◆ **SUPPLIED PASSAGE**
# Hey everyone!



## Kiara's Mom (Aug 21, 2006)

Hey there everyone! I'm Sherry, a 21 year old married kitty and puppy mom  My husband and I just got our kitten on Saturday, so we're still getting to know eachother  (I've had my dogs for a year now). We also have a ferret too, so it's quite a household! I've been an animal lover all my life, and I feel previlaged enough to have had a cat and dogs my whole life. I'm sure this will be a fun forum and I look forward to getting to know everyone and their cats


----------



## simeysbluis (Aug 20, 2006)

Hi, I am new here too! Welcome. Sounds like a fun household. Good luck with the new kitten.


----------



## kitkat (Sep 22, 2003)

Welcome to the forum Sherry :!:


----------



## DesnBaby (Apr 18, 2004)

Welcome to the forum, do post pictures if you can!


----------



## Lisa 216 (Oct 25, 2004)

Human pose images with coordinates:
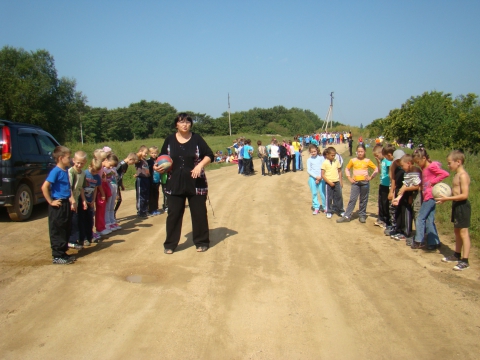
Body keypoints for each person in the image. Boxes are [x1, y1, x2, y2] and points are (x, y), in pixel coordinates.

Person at [159, 113, 214, 254]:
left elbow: (209, 155)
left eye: (187, 122)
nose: (185, 124)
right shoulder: (169, 140)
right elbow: (162, 158)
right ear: (176, 124)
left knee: (199, 213)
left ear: (191, 124)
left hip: (196, 182)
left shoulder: (197, 139)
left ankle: (201, 241)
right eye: (181, 122)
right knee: (174, 214)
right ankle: (170, 244)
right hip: (175, 182)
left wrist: (199, 165)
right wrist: (157, 167)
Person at [436, 150, 471, 271]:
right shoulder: (456, 175)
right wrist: (445, 196)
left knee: (463, 233)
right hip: (456, 205)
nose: (448, 165)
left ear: (458, 162)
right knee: (457, 231)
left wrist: (448, 198)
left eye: (450, 163)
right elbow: (455, 191)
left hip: (462, 206)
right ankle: (457, 254)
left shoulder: (463, 176)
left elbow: (464, 195)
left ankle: (465, 260)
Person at [41, 146, 76, 265]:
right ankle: (57, 256)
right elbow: (44, 187)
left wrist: (72, 200)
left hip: (66, 202)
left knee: (66, 227)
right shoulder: (55, 171)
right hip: (58, 204)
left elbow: (67, 188)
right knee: (58, 229)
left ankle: (63, 252)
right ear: (61, 158)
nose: (70, 159)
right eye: (68, 157)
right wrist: (51, 201)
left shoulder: (65, 170)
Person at [411, 147, 449, 250]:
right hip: (427, 196)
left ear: (424, 158)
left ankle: (419, 241)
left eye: (418, 162)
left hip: (430, 196)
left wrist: (433, 182)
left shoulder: (431, 166)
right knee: (429, 219)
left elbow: (445, 174)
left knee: (420, 217)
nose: (418, 164)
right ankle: (434, 242)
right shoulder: (425, 168)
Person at [337, 144, 378, 223]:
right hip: (355, 183)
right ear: (356, 152)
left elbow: (376, 169)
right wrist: (349, 177)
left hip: (365, 183)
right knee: (352, 199)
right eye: (358, 151)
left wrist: (371, 177)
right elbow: (347, 169)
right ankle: (346, 216)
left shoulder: (367, 161)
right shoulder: (353, 160)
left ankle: (362, 215)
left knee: (363, 199)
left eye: (361, 151)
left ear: (364, 152)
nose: (360, 153)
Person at [68, 151, 88, 250]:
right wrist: (72, 202)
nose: (79, 165)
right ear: (73, 160)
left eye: (82, 163)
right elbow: (69, 188)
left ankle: (80, 238)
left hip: (77, 200)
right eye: (78, 162)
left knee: (79, 219)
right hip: (71, 200)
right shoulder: (71, 172)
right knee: (73, 220)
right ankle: (71, 240)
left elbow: (81, 188)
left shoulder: (83, 173)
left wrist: (83, 201)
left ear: (85, 162)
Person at [373, 144, 393, 228]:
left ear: (381, 152)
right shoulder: (382, 161)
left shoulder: (388, 161)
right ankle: (381, 218)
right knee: (380, 202)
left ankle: (386, 220)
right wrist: (378, 163)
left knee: (385, 203)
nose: (377, 157)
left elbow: (390, 172)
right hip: (382, 184)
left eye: (377, 155)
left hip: (387, 185)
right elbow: (380, 171)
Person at [321, 147, 344, 219]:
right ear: (327, 154)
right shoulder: (324, 163)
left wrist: (341, 181)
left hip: (337, 181)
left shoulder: (336, 161)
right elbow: (322, 174)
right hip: (329, 183)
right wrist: (329, 182)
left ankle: (340, 210)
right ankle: (329, 211)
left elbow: (339, 171)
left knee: (339, 196)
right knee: (329, 197)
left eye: (334, 155)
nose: (333, 156)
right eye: (332, 155)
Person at [84, 159, 103, 243]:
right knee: (82, 218)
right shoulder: (84, 174)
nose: (94, 173)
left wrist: (93, 200)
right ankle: (84, 236)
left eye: (97, 172)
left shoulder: (97, 177)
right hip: (83, 200)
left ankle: (90, 233)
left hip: (90, 199)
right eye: (93, 171)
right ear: (89, 166)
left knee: (90, 217)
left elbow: (95, 189)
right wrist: (84, 200)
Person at [115, 152, 138, 218]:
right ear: (130, 159)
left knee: (119, 200)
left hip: (118, 184)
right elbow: (114, 174)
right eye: (133, 162)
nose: (132, 164)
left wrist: (121, 184)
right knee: (117, 199)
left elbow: (121, 175)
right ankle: (111, 214)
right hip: (114, 184)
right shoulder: (120, 164)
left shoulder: (126, 165)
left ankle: (113, 213)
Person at [307, 144, 323, 215]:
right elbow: (309, 170)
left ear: (317, 150)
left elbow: (323, 168)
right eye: (312, 152)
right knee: (314, 193)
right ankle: (316, 206)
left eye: (314, 151)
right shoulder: (309, 160)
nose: (313, 153)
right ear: (310, 152)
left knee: (322, 193)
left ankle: (325, 207)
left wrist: (320, 177)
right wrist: (315, 177)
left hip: (321, 178)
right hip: (312, 178)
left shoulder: (321, 158)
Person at [135, 145, 150, 218]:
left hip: (146, 179)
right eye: (145, 153)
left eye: (147, 153)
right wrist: (139, 154)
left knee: (146, 195)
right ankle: (140, 211)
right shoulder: (139, 160)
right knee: (141, 195)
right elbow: (135, 157)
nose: (146, 154)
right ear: (140, 151)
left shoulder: (145, 161)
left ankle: (145, 210)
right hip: (140, 179)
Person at [147, 146, 162, 215]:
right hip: (151, 180)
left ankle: (155, 208)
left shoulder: (158, 160)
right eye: (152, 153)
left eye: (155, 153)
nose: (154, 154)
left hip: (157, 180)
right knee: (151, 195)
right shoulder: (148, 161)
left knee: (156, 194)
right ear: (149, 153)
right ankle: (151, 209)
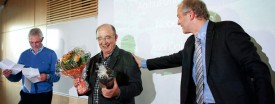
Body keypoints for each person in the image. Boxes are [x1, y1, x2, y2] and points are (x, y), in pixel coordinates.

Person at [132, 0, 275, 104]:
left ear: (190, 14)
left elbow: (258, 70)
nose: (178, 22)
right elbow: (173, 59)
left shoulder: (227, 31)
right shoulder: (190, 43)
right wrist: (143, 63)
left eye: (179, 17)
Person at [74, 24, 143, 104]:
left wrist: (118, 92)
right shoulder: (92, 60)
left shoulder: (127, 57)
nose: (103, 42)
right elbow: (92, 89)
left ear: (115, 37)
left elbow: (137, 87)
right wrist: (81, 85)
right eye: (100, 38)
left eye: (107, 37)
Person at [2, 28, 60, 104]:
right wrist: (9, 76)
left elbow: (57, 76)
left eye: (37, 42)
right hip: (26, 95)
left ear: (42, 39)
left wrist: (46, 77)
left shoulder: (52, 54)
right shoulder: (23, 55)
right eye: (31, 42)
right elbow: (17, 77)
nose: (34, 45)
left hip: (44, 95)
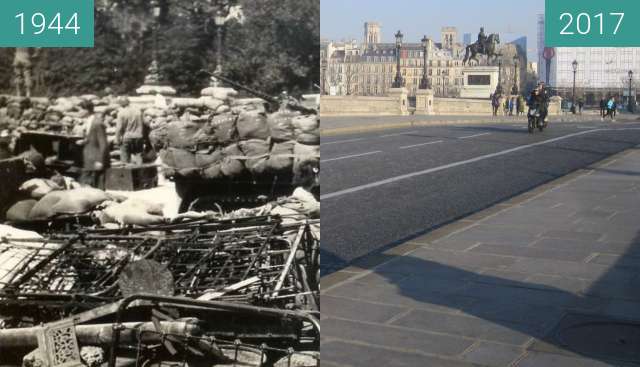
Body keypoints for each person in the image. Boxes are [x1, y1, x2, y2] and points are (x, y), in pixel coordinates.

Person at [78, 100, 109, 189]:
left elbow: (103, 143)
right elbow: (92, 137)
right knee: (89, 186)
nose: (78, 112)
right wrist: (84, 141)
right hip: (89, 158)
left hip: (96, 159)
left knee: (98, 186)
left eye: (80, 110)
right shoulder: (89, 121)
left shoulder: (97, 123)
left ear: (86, 110)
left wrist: (100, 161)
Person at [115, 96, 147, 165]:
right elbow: (144, 124)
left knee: (125, 157)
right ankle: (140, 171)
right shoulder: (138, 111)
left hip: (127, 137)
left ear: (121, 104)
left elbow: (119, 128)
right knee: (139, 155)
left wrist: (117, 139)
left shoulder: (121, 113)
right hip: (138, 136)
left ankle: (127, 172)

◆ **YOUR GOAL**
Reproduce everything in the welcome thread from "Hey there everyone!" down to "the new kitten.", changing "kitten" to "puppy". The items stand apart from the welcome thread.

◆ **EXPECTED ANSWER**
Hey there everyone! I'm Sherry, a 21 year old married kitty and puppy mom  My husband and I just got our puppy on Saturday, so we're still getting to know eachother  (I've had my dogs for a year now). We also have a ferret too, so it's quite a household! I've been an animal lover all my life, and I feel previlaged enough to have had a cat and dogs my whole life. I'm sure this will be a fun forum and I look forward to getting to know everyone and their cats


----------



## simeysbluis (Aug 20, 2006)

Hi, I am new here too! Welcome. Sounds like a fun household. Good luck with the new puppy.